Recorded data

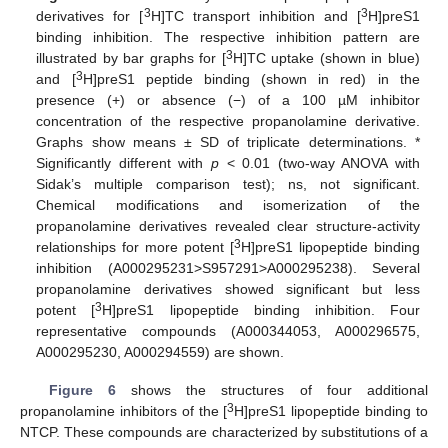
3
3
derivatives for [
H]TC transport inhibition and [
H]preS1
binding inhibition. The respective inhibition pattern are
3
illustrated by bar graphs for [
H]TC uptake (shown in blue)
3
and [
H]preS1 peptide binding (shown in red) in the
presence (+) or absence (−) of a 100 µM inhibitor
concentration of the respective propanolamine derivative.
Graphs show means ± SD of triplicate determinations. *
Significantly different with
p
< 0.01 (two-way ANOVA with
Sidak’s multiple comparison test); ns, not significant.
Chemical modifications and isomerization of the
propanolamine derivatives revealed clear structure-activity
3
relationships for more potent [
H]preS1 lipopeptide binding
inhibition (A000295231>S957291>A000295238). Several
propanolamine derivatives showed significant but less
3
potent [
H]preS1 lipopeptide binding inhibition. Four
representative compounds (A000344053, A000296575,
A000295230, A000294559) are shown.
Figure 6
shows the structures of four additional
3
propanolamine inhibitors of the [
H]preS1 lipopeptide binding to
NTCP. These compounds are characterized by substitutions of a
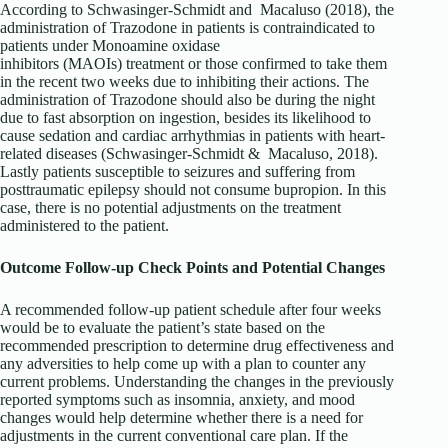
According to Schwasinger-Schmidt and Macaluso (2018), the
administration of Trazodone in patients is contraindicated to
patients under Monoamine oxidase
inhibitors (MAOIs) treatment or those confirmed to take them
in the recent two weeks due to inhibiting their actions. The
administration of Trazodone should also be during the night
due to fast absorption on ingestion, besides its likelihood to
cause sedation and cardiac arrhythmias in patients with heart-
related diseases (Schwasinger-Schmidt & Macaluso, 2018).
Lastly patients susceptible to seizures and suffering from
posttraumatic epilepsy should not consume bupropion. In this
case, there is no potential adjustments on the treatment
administered to the patient.
Outcome Follow-up Check Points and Potential Changes
A recommended follow-up patient schedule after four weeks
would be to evaluate the patient’s state based on the
recommended prescription to determine drug effectiveness and
any adversities to help come up with a plan to counter any
current problems. Understanding the changes in the previously
reported symptoms such as insomnia, anxiety, and mood
changes would help determine whether there is a need for
adjustments in the current conventional care plan. If the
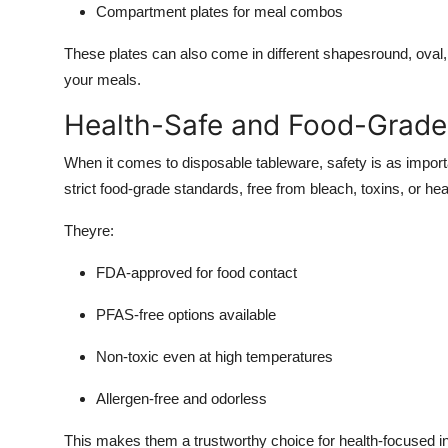
Compartment plates for meal combos
These plates can also come in different shapesround, oval
your meals.
Health-Safe and Food-Grade 
When it comes to disposable tableware, safety is as import
strict food-grade standards, free from bleach, toxins, or he
Theyre:
FDA-approved for food contact
PFAS-free options available
Non-toxic even at high temperatures
Allergen-free and odorless
This makes them a trustworthy choice for health-focused ins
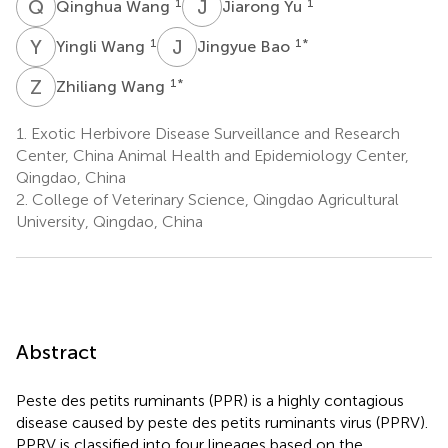
Q
W
J
Y
1
1
Qinghua Wang
Jiarong Yu
Y
W
J
B
1
1
*
Yingli Wang
Jingyue Bao
Z
W
1
*
Zhiliang Wang
1.
Exotic Herbivore Disease Surveillance and Research
Center, China Animal Health and Epidemiology Center,
Qingdao, China
2.
College of Veterinary Science, Qingdao Agricultural
University, Qingdao, China
Abstract
Peste des petits ruminants (PPR) is a highly contagious
disease caused by peste des petits ruminants virus (PPRV).
PPRV is classified into four lineages based on the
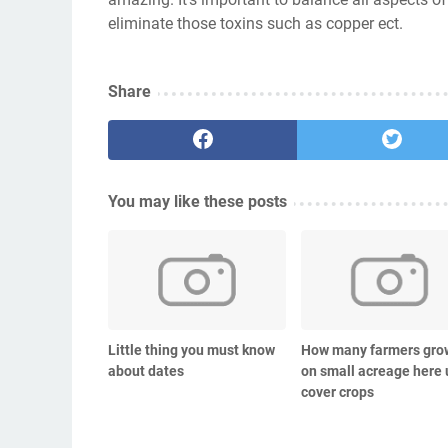
eliminate those toxins such as copper ect.
Share
You may like these posts
Little thing you must know
How many farmers gro
about dates
on small acreage here 
cover crops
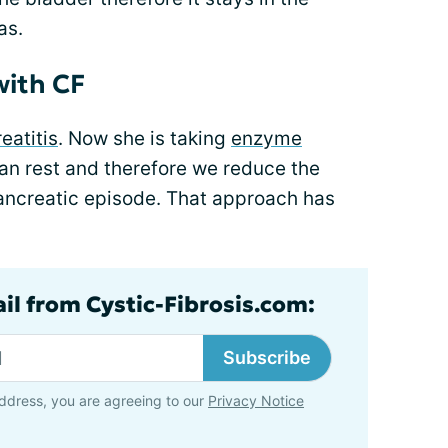
as.
with CF
eatitis
. Now she is taking
enzyme
an rest and therefore we reduce the
pancreatic episode. That approach has
ail from Cystic-Fibrosis.com:
Subscribe
ddress, you are agreeing to our
Privacy Notice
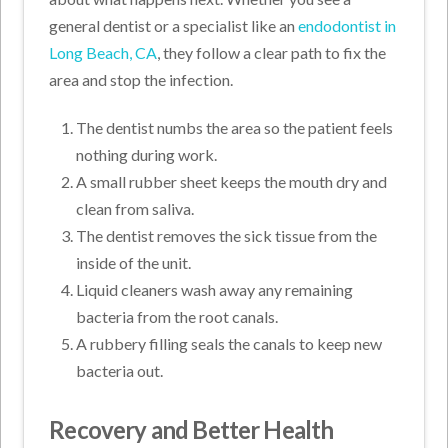
general dentist or a specialist like an
endodontist in
Long Beach, CA
, they follow a clear path to fix the
area and stop the infection.
The dentist numbs the area so the patient feels
nothing during work.
A small rubber sheet keeps the mouth dry and
clean from saliva.
The dentist removes the sick tissue from the
inside of the unit.
Liquid cleaners wash away any remaining
bacteria from the root canals.
A rubbery filling seals the canals to keep new
bacteria out.
Recovery and Better Health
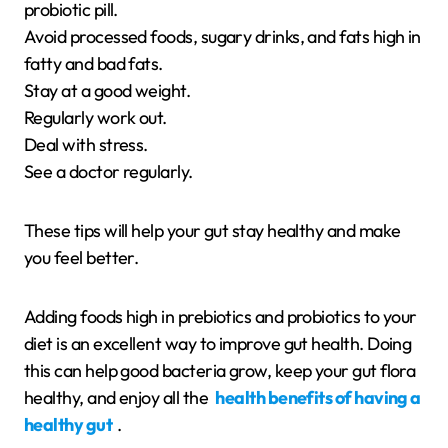
probiotic pill.
Avoid processed foods, sugary drinks, and fats high in
fatty and bad fats.
Stay at a good weight.
Regularly work out.
Deal with stress.
See a doctor regularly.
These tips will help your gut stay healthy and make
you feel better.
Adding foods high in prebiotics and probiotics to your
diet is an excellent way to improve gut health. Doing
this can help good bacteria grow, keep your gut flora
healthy, and enjoy all the
health benefits of having a
healthy gut
.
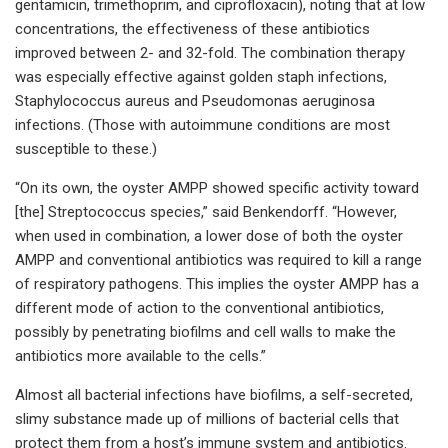
gentamicin, trimethoprim, and ciprofloxacin), noting that at low
concentrations, the effectiveness of these antibiotics
improved between 2- and 32-fold. The combination therapy
was especially effective against golden staph infections,
Staphylococcus aureus and Pseudomonas aeruginosa
infections. (Those with autoimmune conditions are most
susceptible to these.)
“On its own, the oyster AMPP showed specific activity toward
[the] Streptococcus species,” said Benkendorff. “However,
when used in combination, a lower dose of both the oyster
AMPP and conventional antibiotics was required to kill a range
of respiratory pathogens. This implies the oyster AMPP has a
different mode of action to the conventional antibiotics,
possibly by penetrating biofilms and cell walls to make the
antibiotics more available to the cells.”
Almost all bacterial infections have biofilms, a self-secreted,
slimy substance made up of millions of bacterial cells that
protect them from a host’s immune system and antibiotics.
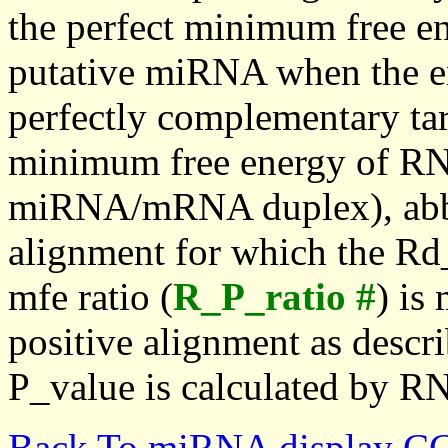
the perfect minimum free en
putative miRNA when the en
perfectly complementary targe
minimum free energy of RN
miRNA/mRNA duplex), abbr
alignment for which the Rd_
mfe ratio (
R_P_ratio #
) is
positive alignment as descri
P_value is calculated by R
Back To miRNA display C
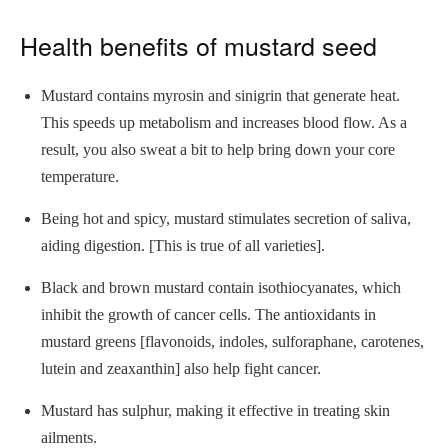
Health benefits of mustard seed
Mustard contains myrosin and sinigrin that generate heat.
This speeds up metabolism and increases blood flow. As a
result, you also sweat a bit to help bring down your core
temperature.
Being hot and spicy, mustard stimulates secretion of saliva,
aiding digestion. [This is true of all varieties].
Black and brown mustard contain isothiocyanates, which
inhibit the growth of cancer cells. The antioxidants in
mustard greens [flavonoids, indoles, sulforaphane, carotenes,
lutein and zeaxanthin] also help fight cancer.
Mustard has sulphur, making it effective in treating skin
ailments.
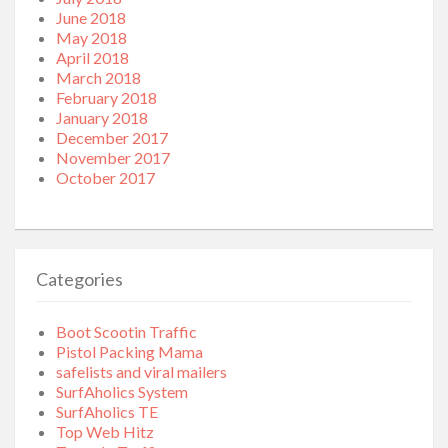
June 2018
May 2018
April 2018
March 2018
February 2018
January 2018
December 2017
November 2017
October 2017
Categories
Boot Scootin Traffic
Pistol Packing Mama
safelists and viral mailers
SurfAholics System
SurfAholics TE
Top Web Hitz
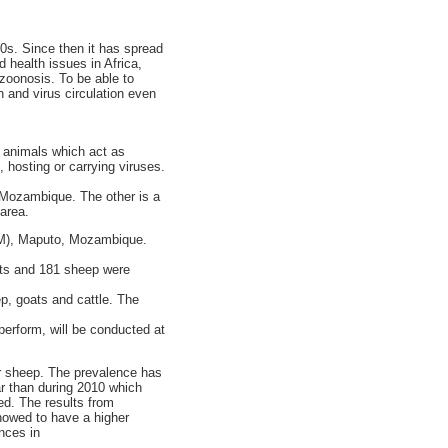
0s. Since then it has spread
 health issues in Africa,
zoonosis. To be able to
n and virus circulation even
d animals which act as
, hosting or carrying viruses.
 Mozambique. The other is a
area.
EM), Maputo, Mozambique.
ats and 181 sheep were
ep, goats and cattle. The
 perform, will be conducted at
r sheep. The prevalence has
ar than during 2010 which
ed. The results from
howed to have a higher
nces in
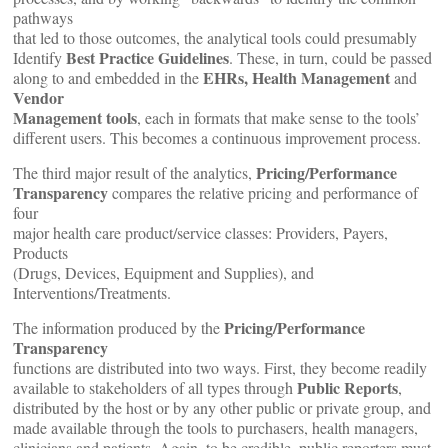
pathways
that led to those outcomes, the analytical tools could presumably
Best Practice Guidelines
Identify
. These, in turn, could be passed
EHRs,
Health Management
along to and embedded in the
and
Vendor
Management tools
, each in formats that make sense to the tools’
different users. This becomes a continuous improvement process.
Pricing/Performance
The third major result of the analytics,
Transparency
compares the relative pricing and performance of
four
major health care product/service classes: Providers, Payers,
Products
(Drugs, Devices, Equipment and Supplies), and
Interventions/Treatments.
Pricing/Performance
The information produced by the
Transparency
functions are distributed into two ways. First, they become readily
Public Reports
available to stakeholders of all types through
,
distributed by the host or by any other public or private group, and
made available through the tools to purchasers, health managers,
clinicians and patients. Again, to be credible, public reporters must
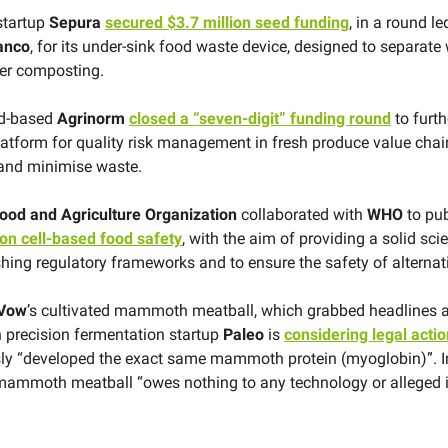
startup
Sepura
secured $3.7 million seed funding
, in a round le
anco
, for its under-sink food waste device, designed to separate
ter composting.
nd-based
Agrinorm
closed a “seven-digit” funding round
to furth
latform for quality risk management in fresh produce value chain
 and minimise waste.
ood and Agriculture Organization
collaborated with
WHO
to pub
 on cell-based food safety
, with the aim of providing a solid scie
shing regulatory frameworks and to ensure the safety of alternati
Vow
’s cultivated mammoth meatball, which grabbed headlines a
n precision fermentation startup
Paleo
is
considering legal actio
ly “developed the exact same mammoth protein (myoglobin)”. I
 mammoth meatball “owes nothing to any technology or alleged 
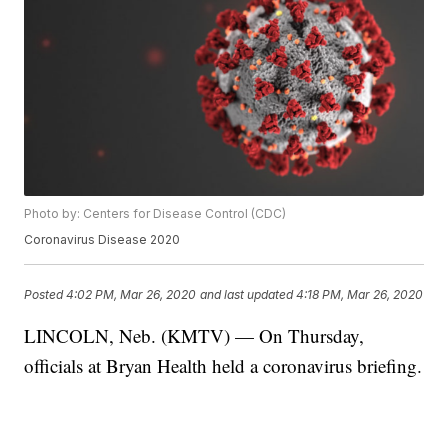
Photo by: Centers for Disease Control (CDC)
Coronavirus Disease 2020
Posted
4:02 PM, Mar 26, 2020
and last updated
4:18 PM, Mar 26, 2020
LINCOLN, Neb. (KMTV) — On Thursday,
officials at Bryan Health held a coronavirus briefing.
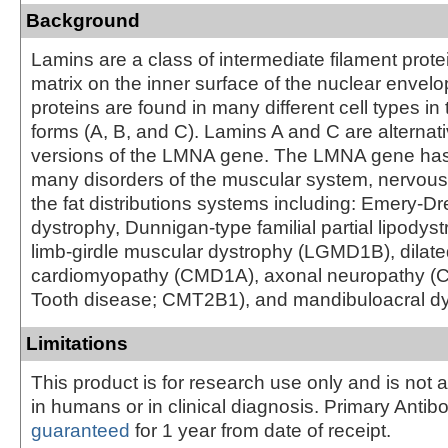
Background
Lamins are a class of intermediate filament prote
matrix on the inner surface of the nuclear envel
proteins are found in many different cell types in 
forms (A, B, and C). Lamins A and C are alternati
versions of the LMNA gene. The LMNA gene has
many disorders of the muscular system, nervou
the fat distributions systems including: Emery-D
dystrophy, Dunnigan-type familial partial lipodys
limb-girdle muscular dystrophy (LGMD1B), dilat
cardiomyopathy (CMD1A), axonal neuropathy (C
Tooth disease; CMT2B1), and mandibuloacral dy
Limitations
This product is for research use only and is not 
in humans or in clinical diagnosis. Primary Antib
guaranteed
for 1 year from date of receipt.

◆ **Aim of the task**: With pictures omitted, repeat the entries above word for word from the line holding "Non-toxic even at high temperatures" down to the line holding "diet is an excellent", keeping both of those lines.

◆ **Task output**:
Non-toxic even at high temperatures
Allergen-free and odorless
This makes them a trustworthy choice for health-focused ins
Q
W
J
Y
1
1
Qinghua Wang
Jiarong Yu
Y
W
J
B
1
1
*
Yingli Wang
Jingyue Bao
Z
W
1
*
Zhiliang Wang
1.
Exotic Herbivore Disease Surveillance and Research
Center, China Animal Health and Epidemiology Center,
Qingdao, China
2.
College of Veterinary Science, Qingdao Agricultural
University, Qingdao, China
Abstract
Peste des petits ruminants (PPR) is a highly contagious
disease caused by peste des petits ruminants virus (PPRV).
PPRV is classified into four lineages based on the
eliminate those toxins such as copper ect.
Share
You may like these posts
Little thing you must know
How many farmers gro
about dates
on small acreage here 
cover crops
as.
with CF
eatitis
. Now she is taking
enzyme
an rest and therefore we reduce the
pancreatic episode. That approach has
ail from Cystic-Fibrosis.com:
Subscribe
ddress, you are agreeing to our
Privacy Notice
general dentist or a specialist like an
endodontist in
Long Beach, CA
, they follow a clear path to fix the
area and stop the infection.
The dentist numbs the area so the patient feels
nothing during work.
A small rubber sheet keeps the mouth dry and
clean from saliva.
The dentist removes the sick tissue from the
inside of the unit.
Liquid cleaners wash away any remaining
bacteria from the root canals.
A rubbery filling seals the canals to keep new
bacteria out.
Recovery and Better Health
probiotic pill.
Avoid processed foods, sugary drinks, and fats high in
fatty and bad fats.
Stay at a good weight.
Regularly work out.
Deal with stress.
See a doctor regularly.
These tips will help your gut stay healthy and make
you feel better.
Adding foods high in prebiotics and probiotics to your
diet is an excellent way to improve gut health. Doing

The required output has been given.